Marion finalise la dispensation de cannabis médical pour Judith, une patiente atteinte de sclérose en plaques qu'elle accompagne depuis plusieurs mois. À la Pharmacie du Marché, l'adjointe est la référente dans le cadre de cette expérimentation. C'est elle qui a suivi les formations nécessaires et qui, au fil des mois, a pris contact avec les prescripteurs participants pour tisser un réseau indispensable à une bonne prise en charge des patients.
- Vous revoyez le neurologue prochainement ?
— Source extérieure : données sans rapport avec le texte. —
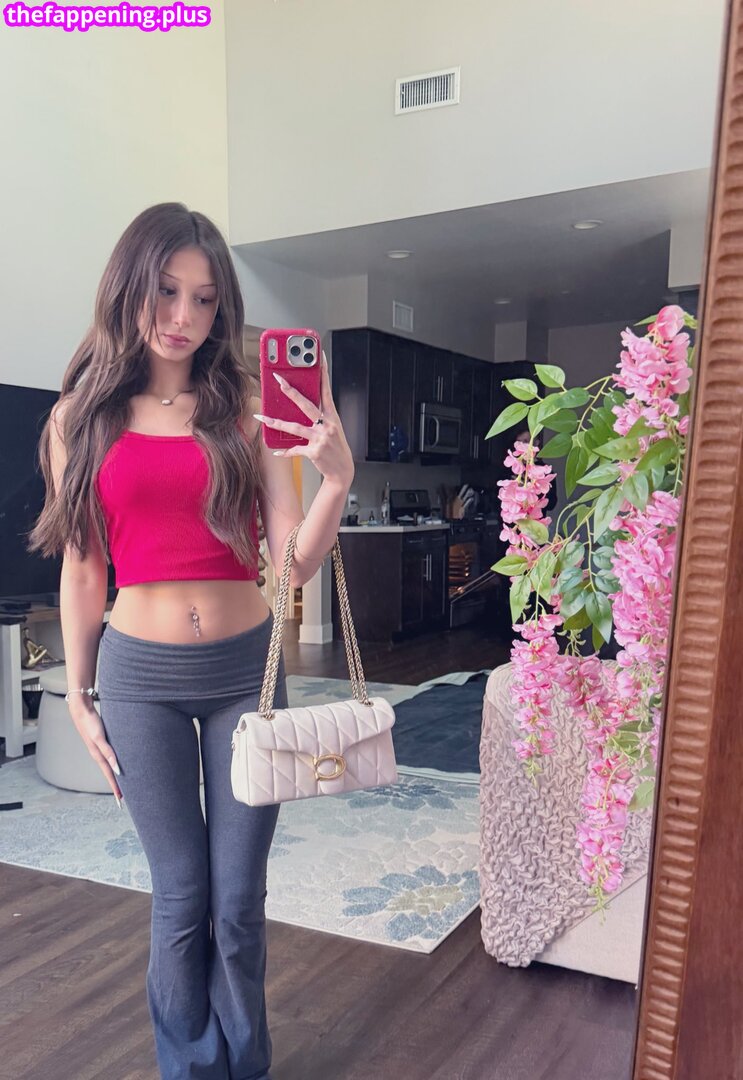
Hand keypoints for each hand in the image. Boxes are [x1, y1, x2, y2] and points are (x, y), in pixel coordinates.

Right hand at [68, 698, 122, 803]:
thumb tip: (117, 768)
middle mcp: (99, 754)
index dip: (115, 787)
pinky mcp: (101, 741)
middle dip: (116, 785)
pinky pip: (109, 757)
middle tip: (122, 798)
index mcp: (98, 755)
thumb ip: (108, 752)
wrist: (81, 710)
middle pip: (109, 773)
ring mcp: (99, 748)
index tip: (120, 800)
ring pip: (109, 765)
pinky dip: (114, 764)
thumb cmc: (90, 722)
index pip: (110, 775)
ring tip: (123, 783)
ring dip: (115, 775)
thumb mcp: (100, 737)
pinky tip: (117, 764)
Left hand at [254, 353, 353, 485]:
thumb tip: (301, 407)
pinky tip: (276, 451)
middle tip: (279, 380)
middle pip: (306, 404)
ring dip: (275, 422)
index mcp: (332, 417)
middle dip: (291, 391)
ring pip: (294, 427)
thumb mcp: (332, 429)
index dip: (323, 373)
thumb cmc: (336, 449)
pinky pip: (295, 449)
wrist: (343, 471)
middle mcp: (327, 425)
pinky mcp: (314, 452)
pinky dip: (285, 451)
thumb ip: (320, 417)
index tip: (319, 358)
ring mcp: (321, 438)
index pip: (326, 391)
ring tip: (261, 416)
- Oui, d'ailleurs, je voulais savoir : vous faites les téléconsultations ? Mon médecin voudrait essayer ce système pour ne pas avoir à me faire déplacer au CHU. Du moins, pour les visites de contrôle où je passe tout au plus dix minutes dans son bureau et 3 heures en taxi, explique la patiente appuyée sur sa béquille.
- Oui, nous avons une salle dédiée. Dès que vous avez la date de rendez-vous, je bloque le créneau. Il faut seulement que je m'assure que nos systèmes de téléconsultation sont compatibles. Je le contacterai…
L'adjointe se retourne vers le jeune stagiaire de sixième année qui fait le piquet depuis quelques minutes :
- Excuse-moi Marion. Je ne me souviens pas ce qu'il faut indiquer sur l'ordonnance quand le médicament coûte plus de 300 euros…
- Tu notes juste « Délivrance sécurisée », puisque c'est un patient qu'on connaît bien.
Théo remercie sa consœur lorsqu'un éclat de voix le fait sursauter.
- Et pourquoi vous ne me donnez pas ? J'ai une ordonnance du médecin. Tu donnes maintenant ou c'est moi qui vais me servir !
L'homme, un grand sec au visage fatigué et aux cheveux en pagaille, se tient face à Christèle, les deux mains posées sur le comptoir.
Alertée, Kenza s'approche de sa collègue. Aussitôt, la préparatrice lui montre l'ordonnance, en pointant du doigt les éléments suspects. En outre, l'homme n'est pas un habitué de la Pharmacie du Marché et n'a pas de carte Vitale. La pharmacienne relève les yeux vers lui et soutient son regard menaçant :
- Pourquoi n'allez-vous pas dans votre pharmacie habituelle ?, demande tranquillement Kenza. Si vous voulez votre médicament, il nous faut votre carte…
- C'est pas parce que t'es dans un fauteuil roulant que je peux pas te casser la gueule. Fais gaffe toi ! , rétorque le patient sur un ton agressif.
- Vous me reparlez encore une fois comme ça et j'appelle la police. Vous l'avez eu comment cette ordonnance ?
Le patient marmonne des insultes puis sort de l'officine sans mot dire, au grand soulagement des autres patients.
Lorsque Karine arrive, Kenza, Christèle et Marion la prennent à partie :
- Un certain Monsieur Zed est passé avec une ordonnance de bupré. Le fameux bonhomme contre lequel Juliette nous a alertés sur le groupe WhatsApp, raconte Christèle.
- Le problème, c'est que les médecins, le docteur Joury en particulier, lui fait régulièrement des ordonnances. On pourrait peut-être parler de ce problème en CPTS ?, suggère Marion.
- Il y a certainement un trafic derrière ça. J'ai l'impression de faire la police !, s'agace Kenza.